Pai de santo é condenado a 136 anos de prisão por estuprar fiéis

Segundo as testemunhas, além de afirmar a incorporação de espíritos e das relações sexuais não consensuais, ele ainda cobrava quantias em dinheiro para a realização de trabalhos espirituais com promessas milagrosas

03 de Agosto de 2022 às 19:59
Cruzeiro do Sul [email protected]
O Judiciário considerou uma pena inicial de 8 anos por vítima e adicionou outros 2 anos pela continuidade
O Judiciário considerou uma pena inicial de 8 anos por vítima e adicionou outros 2 anos pela continuidade (Crédito: Fábio Rogério (16/3/2020))

Saiu ontem (3) a sentença judicial do caso do pai de santo acusado de estuprar fiéis frequentadores do terreiro que ele mantinha há mais de uma década, no Jardim Zulmira, zona oeste de Sorocaba. Vagner Meleiro, de 40 anos, foi condenado a 136 anos de prisão.

Apesar dos mais de cem anos de condenação, a pena máxima em cárcere no Brasil é de 40 anos.

# # #

→ Tarefa
Dê a continuação da notícia acima sobre a condenação do pai de santo em Sorocaba, começando logo depois da última frase.

# # #

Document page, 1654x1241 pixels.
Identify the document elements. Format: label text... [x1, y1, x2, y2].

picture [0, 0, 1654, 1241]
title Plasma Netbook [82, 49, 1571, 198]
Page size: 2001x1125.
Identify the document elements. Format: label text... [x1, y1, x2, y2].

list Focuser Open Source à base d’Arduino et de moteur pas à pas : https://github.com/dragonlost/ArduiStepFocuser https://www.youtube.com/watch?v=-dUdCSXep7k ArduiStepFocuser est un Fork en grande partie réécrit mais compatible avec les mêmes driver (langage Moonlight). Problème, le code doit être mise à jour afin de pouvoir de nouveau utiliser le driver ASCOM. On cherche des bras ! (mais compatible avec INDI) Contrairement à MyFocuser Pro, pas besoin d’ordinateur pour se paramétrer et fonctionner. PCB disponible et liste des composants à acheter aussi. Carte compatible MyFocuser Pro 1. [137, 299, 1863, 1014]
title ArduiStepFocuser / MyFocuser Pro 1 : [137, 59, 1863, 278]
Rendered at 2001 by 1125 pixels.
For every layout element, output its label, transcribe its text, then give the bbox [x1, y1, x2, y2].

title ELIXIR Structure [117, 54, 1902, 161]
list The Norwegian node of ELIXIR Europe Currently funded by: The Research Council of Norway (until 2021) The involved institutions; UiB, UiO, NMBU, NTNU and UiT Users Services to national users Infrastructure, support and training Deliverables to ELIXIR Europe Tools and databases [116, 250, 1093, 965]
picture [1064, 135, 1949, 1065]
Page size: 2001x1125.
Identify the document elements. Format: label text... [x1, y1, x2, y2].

# # #

→ Resposta
“Foram 12 vítimas comprovadas que sofreram o estupro. Dez delas mais de uma vez, continuamente. O Judiciário considerou uma pena inicial de 8 anos por vítima e adicionou outros 2 anos pela continuidade. Outras duas vítimas disseram que foram abusadas apenas uma vez, acumulando assim os 136 anos de reclusão”, informou o promotor Wellington dos Santos Veloso.

O caso foi apresentado pela polícia em 18 de março. O pai de santo foi capturado pela operação Hemera. Segundo as testemunhas, além de afirmar a incorporação de espíritos e das relações sexuais não consensuais, ele ainda cobrava quantias em dinheiro para a realização de trabalhos espirituais com promessas milagrosas.

O promotor Wellington Veloso considerou o trabalho da Divisão Especializada de Investigações Criminais (Deic), “rápido e eficiente” e ainda o testemunho das vítimas como principal prova a convencer o juiz do caso. “As vítimas relataram que o acusado aplicava terror psicológico. Primeiro, abusava da fé delas dizendo que quem pediu os favores sexuais era uma entidade profissional, e pressionava afirmando que se não se submetessem, uma tragédia ocorreria com elas ou alguém da família”.

O Ministério Público do Estado de São Paulo (MPSP) ofereceu a denúncia em março. A última audiência de julgamento ocorreu no dia 23 de julho. Logo após, tanto o MP quanto a defesa -- que alegou que os atos foram consentidos “ou mais leves do que afirmaram as vítimas” -- apresentaram as alegações finais.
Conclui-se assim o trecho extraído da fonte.